**EXERCISE INSTRUCTIONS**
Lines after the one containing "ring pip: (160, 317)" are to be omitted; print exactly each line from the start of the records up to and including it.

Named joint coordinates
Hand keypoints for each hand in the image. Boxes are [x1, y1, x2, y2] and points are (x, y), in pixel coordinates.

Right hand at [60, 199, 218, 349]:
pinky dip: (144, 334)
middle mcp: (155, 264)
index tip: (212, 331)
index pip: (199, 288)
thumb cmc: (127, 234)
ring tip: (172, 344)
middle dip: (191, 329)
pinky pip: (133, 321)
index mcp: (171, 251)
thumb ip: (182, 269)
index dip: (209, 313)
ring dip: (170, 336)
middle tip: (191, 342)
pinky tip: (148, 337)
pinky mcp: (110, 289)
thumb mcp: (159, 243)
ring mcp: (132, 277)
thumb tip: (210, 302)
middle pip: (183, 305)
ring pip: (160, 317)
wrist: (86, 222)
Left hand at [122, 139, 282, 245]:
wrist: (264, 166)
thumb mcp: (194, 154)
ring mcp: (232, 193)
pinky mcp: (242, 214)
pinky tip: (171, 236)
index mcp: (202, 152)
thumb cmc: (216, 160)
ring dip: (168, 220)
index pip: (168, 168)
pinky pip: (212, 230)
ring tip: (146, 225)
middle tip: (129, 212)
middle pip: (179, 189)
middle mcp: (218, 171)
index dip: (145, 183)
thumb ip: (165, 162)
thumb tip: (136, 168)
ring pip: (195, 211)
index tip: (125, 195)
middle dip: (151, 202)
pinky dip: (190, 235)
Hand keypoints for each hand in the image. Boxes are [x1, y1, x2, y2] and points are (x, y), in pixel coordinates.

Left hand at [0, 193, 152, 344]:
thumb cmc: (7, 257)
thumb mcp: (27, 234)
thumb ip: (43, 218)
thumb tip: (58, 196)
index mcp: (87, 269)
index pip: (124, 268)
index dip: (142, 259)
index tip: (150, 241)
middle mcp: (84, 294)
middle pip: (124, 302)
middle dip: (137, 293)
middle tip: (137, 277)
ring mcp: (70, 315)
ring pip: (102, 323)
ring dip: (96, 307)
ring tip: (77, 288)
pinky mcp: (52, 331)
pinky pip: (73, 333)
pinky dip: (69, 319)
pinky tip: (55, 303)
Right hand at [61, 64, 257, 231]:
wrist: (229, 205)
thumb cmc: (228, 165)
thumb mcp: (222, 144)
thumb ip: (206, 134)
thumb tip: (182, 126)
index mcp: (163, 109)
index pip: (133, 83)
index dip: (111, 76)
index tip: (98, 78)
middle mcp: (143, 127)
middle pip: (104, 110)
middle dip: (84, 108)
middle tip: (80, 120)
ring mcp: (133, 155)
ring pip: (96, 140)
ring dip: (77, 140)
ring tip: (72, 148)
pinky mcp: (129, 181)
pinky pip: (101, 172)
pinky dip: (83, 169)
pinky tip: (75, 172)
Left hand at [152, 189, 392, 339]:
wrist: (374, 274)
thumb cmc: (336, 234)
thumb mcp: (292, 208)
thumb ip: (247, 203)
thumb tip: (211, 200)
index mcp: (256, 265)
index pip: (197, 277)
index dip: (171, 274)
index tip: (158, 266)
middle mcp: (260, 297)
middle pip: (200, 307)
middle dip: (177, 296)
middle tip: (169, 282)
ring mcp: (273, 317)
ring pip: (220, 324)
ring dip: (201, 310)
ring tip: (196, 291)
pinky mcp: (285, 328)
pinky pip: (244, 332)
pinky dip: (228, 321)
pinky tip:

**TASK ANSWER**
Hand keypoints for each hand in the image. Boxes are [x1, y1, x2, y2] and points are (x, y), in pixel coordinates.

Right hand at [60, 199, 218, 349]:
pinky dip: (144, 334)
middle mcp: (155, 264)
index tip: (212, 331)
index pip: (199, 288)
thumb cmc: (127, 234)
ring tip: (172, 344)
middle dip: (191, 329)
pinky pip: (133, 321)
index mcp: (171, 251)
thumb ip: (182, 269)
index dip: (209, 313)
ring dip: (170, 336)
middle tip: (191, 342)
pinky tip: (148, 337)
pinky mcp: (110, 289)
thumb mcp: (159, 243)
ring mcp: (132, 277)
thumb tip: (210, 302)
middle pip: (183, 305)
ring pip: (160, 317)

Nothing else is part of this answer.